The IGS region is suitable for determining the genetic relationships of different subspecies and individuals because it has more informational sites than the ITS sequences do (Dai et al. 2008; Jiang et al. 2008; Li et al. 2010). The genetic distance between individuals was only 0.012, which indicated the close relationship within the same species. There was no way to compare and analyse the IGS sequence with other species because of the lack of IGS sequences in other Haliotis species, so the IGS sequences of H. iris reported here provide pioneering data for GenBank and significant molecular information for the further study of Haliotidae. The location of the NTS and ETS of the IGS region could not be distinguished because of a lack of reference sequences from closely related species. The IGS region had several repeat fragments, both of which were insertions covering 2, 4, 6, 12, 14, 20 and 32 bp within the scope of 1078–1833 bp. The repeat fragments of IGS, well known as enhancers, could promote ribosomal transcription and were also reported to relate to biological growth characteristics (Weider et al. 2004). Besides, the repeat units also had species specificity: Xenopus laevis (Reeder 1984) had repeat fragments of 60 and 81 bp, and Mus musculus (Kuhn et al. 1990), Eriocheir sinensis (Yu et al. 2010) and P. yezoensis (Li et al. 2016) had lengths of 140, 136–139 and 74 bp, respectively.

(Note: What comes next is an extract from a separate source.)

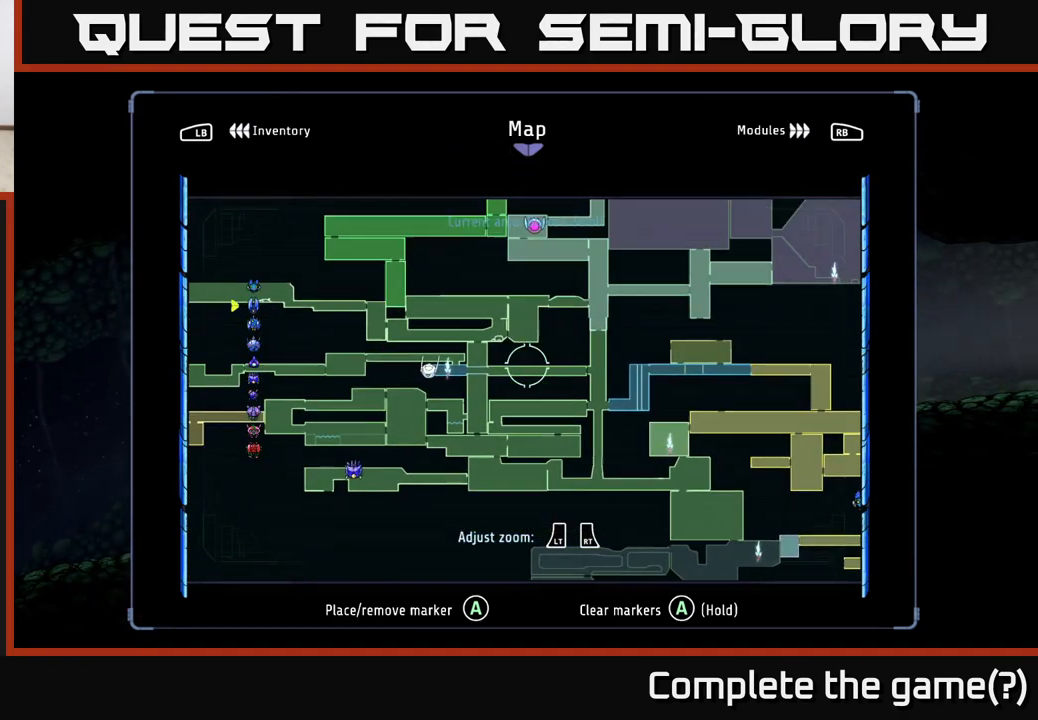
{"buttons": [], "left_stick": "center", "right_stick": "center", "events": [[167, "left_stick", "center"]]}
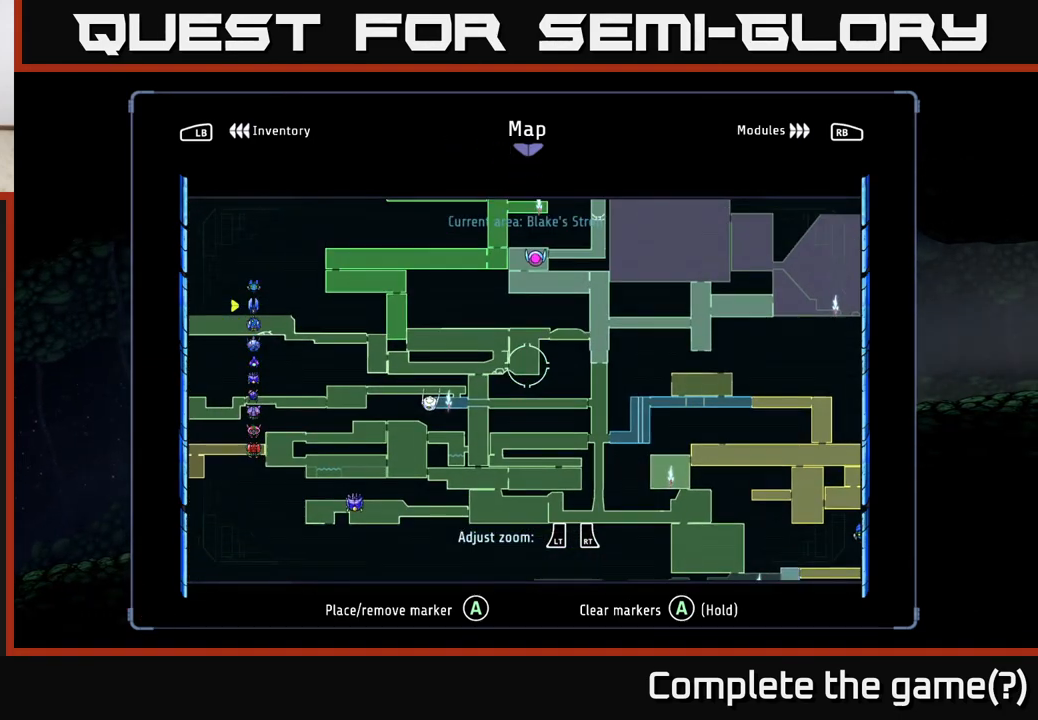
{"buttons": [], "left_stick": "down-left", "right_stick": "center", "events": [[50, "left_stick", "right"], [233, "left_stick", "up"], [333, "left_stick", "left"], [467, "left_stick", "down-left"]]}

This is the first time that the complete nrDNA cistron sequence of H. iris has been studied. This sequence will enrich GenBank and provide additional information for phylogenetic analyses. Moreover, the approach used in this study will be useful in future studies of molluscs at various taxonomic levels.

Disclosure statement

No potential conflict of interest was reported by the authors.

Additional information

Funding

This work was supported by the Science & Technology Project of Shandong Province: [Grant Number 2014GHY115014].